Dalia es mi hermana y la quiero, pero se ha convertido en una mentirosa. Según ella, va al mercado, pero yo sé que se va al casino.
Antes de llegar a la casa, pasa rápido a la recaudería de la esquina y compra cualquier verdura para engañarnos. A veces dice que va a salir porque quedó con sus amigas de ir a tomar un café o que va a recoger a mi sobrino a la escuela, o a visitar a alguien, pero yo sé que se va al casino. Entra y se queda diez, 15 o 40 minutos, depende de su suerte y de cuánto dinero traiga encima.
Cuando se queda sin un centavo, se pone de muy mal humor, y de inmediato se le nota la mentira en la mirada. Sé que tiene ahí un grupo de amigos igual de viciosos que ella; se prestan fichas, se cuentan sus problemas y hasta comparten pretextos para seguir mintiendo.
Éramos una familia muy unida. Somos tres hijos. Mantenemos la casa porque mi papá murió joven y mi madre ya no puede trabajar.

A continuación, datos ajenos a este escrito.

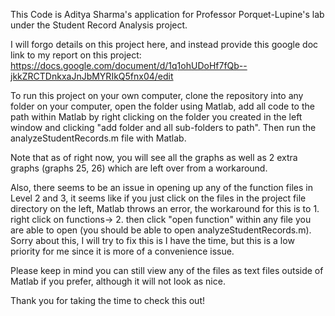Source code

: This Code is Aditya Sharma's application for Professor Porquet-Lupine's lab under the Student Record Analysis project. 

I will forgo details on this project here, and instead provide this google doc link to my report on this project: https://docs.google.com/document/d/1q1ohUDoHf7fQb--jkkZRCTDnkxaJnJbMYRIkQ5fnx04/edit

To run this project on your own computer, clone the repository into any folder on your computer, open the folder using Matlab, add all code to the path within Matlab by right clicking on the folder you created in the left window and clicking "add folder and all sub-folders to path". Then run the analyzeStudentRecords.m file with Matlab.

Note that as of right now, you will see all the graphs as well as 2 extra graphs (graphs 25, 26) which are left over from a workaround. 

Also, there seems to be an issue in opening up any of the function files in Level 2 and 3, it seems like if you just click on the files in the project file directory on the left, Matlab throws an error, the workaround for this is to 1. right click on functions-> 2. then click "open function" within any file you are able to open (you should be able to open analyzeStudentRecords.m). Sorry about this, I will try to fix this is I have the time, but this is a low priority for me since it is more of a convenience issue.

Please keep in mind you can still view any of the files as text files outside of Matlab if you prefer, although it will not look as nice.

Thank you for taking the time to check this out!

Comenzamos a ir al casino como una forma de diversión; en lugar de gastarnos el dinero en cine y palomitas, nos dio por jugar y así ponerle adrenalina a la noche. Nos entreteníamos apostando, pero Dalia se envició. Ahora se juega todo y vive con la esperanza de recuperar lo que se ha gastado en el maldito casino.
Dalia siempre tuvo un carácter adictivo; cuando empezó a tener relaciones sexuales, era casi una enfermedad. Lo hacía en lugares poco comunes y varias veces se metió en problemas. Dos veces tuve que ir a rescatarla al estacionamiento de Bellas Artes, porque le gustaba irse al piso de hasta abajo, que normalmente está a obscuras, y hacerlo ahí.
También le gusta coger en los elevadores, especialmente en el edificio donde vivimos. Cuando Dalia se encapricha, insiste hasta que lo obtiene; es muy obsesiva y es difícil quitarle una idea de la cabeza.
Le he perdido confianza a mi hermana. Su novio la mandó a volar; mi mamá no sabe que juega y cada vez que Dalia le pide dinero, me da mucha rabia. El otro día, Pablo, un vecino, me dijo que mi hermana estaba en casa de un amigo suyo, que entre chiste y broma, estaba dispuesta a acostarse con él si le daba efectivo. Yo me la agarré a gritos cuando llegó a la casa; le di dos buenos manazos, como los que le hubiera dado mi papá si viviera. Ella me gritó un montón de cosas feas y yo le eché en cara que ya no nos ayuda, y que se gasta el dinero jugando en el casino, en lugar de cooperar con nosotros, con la falta nos hace.
Le reclamé que estuviera puteando porque siempre necesita más lana para ir a apostar. Ella, toda nerviosa porque la descubrí, comenzó a llorar y mi madre intervino para ponerse del lado de ella. Yo me salí de la casa para no decirle a mi madre lo que hace la cabrona de su hijita Dalia.
La adicción al juego es como cualquier otro tipo de adicciones. Por eso yo no entiendo por qué se permite que los casinos sean legales en nuestro país, ni por qué quienes dictan las leyes se hacen tontos para no ver lo adictivo que es el juego. No se quieren dar cuenta de lo mucho que perjudican a las familias donde hay viciosos a las apuestas, como mi hermana. Los casinos se llevan fortunas de las manos de la gente como mi tío Mauricio que, apostando, perdió hasta su casa.
También Ramón, el primo hermano de mi papá, era un jugador compulsivo; apostó su camioneta y ahora anda en Metro. Quisiera clausurar los casinos, especialmente el que queda a tres cuadras de la casa. A mi hermana le causa tremenda tentación. Con ese vicio ha perdido hasta la dignidad.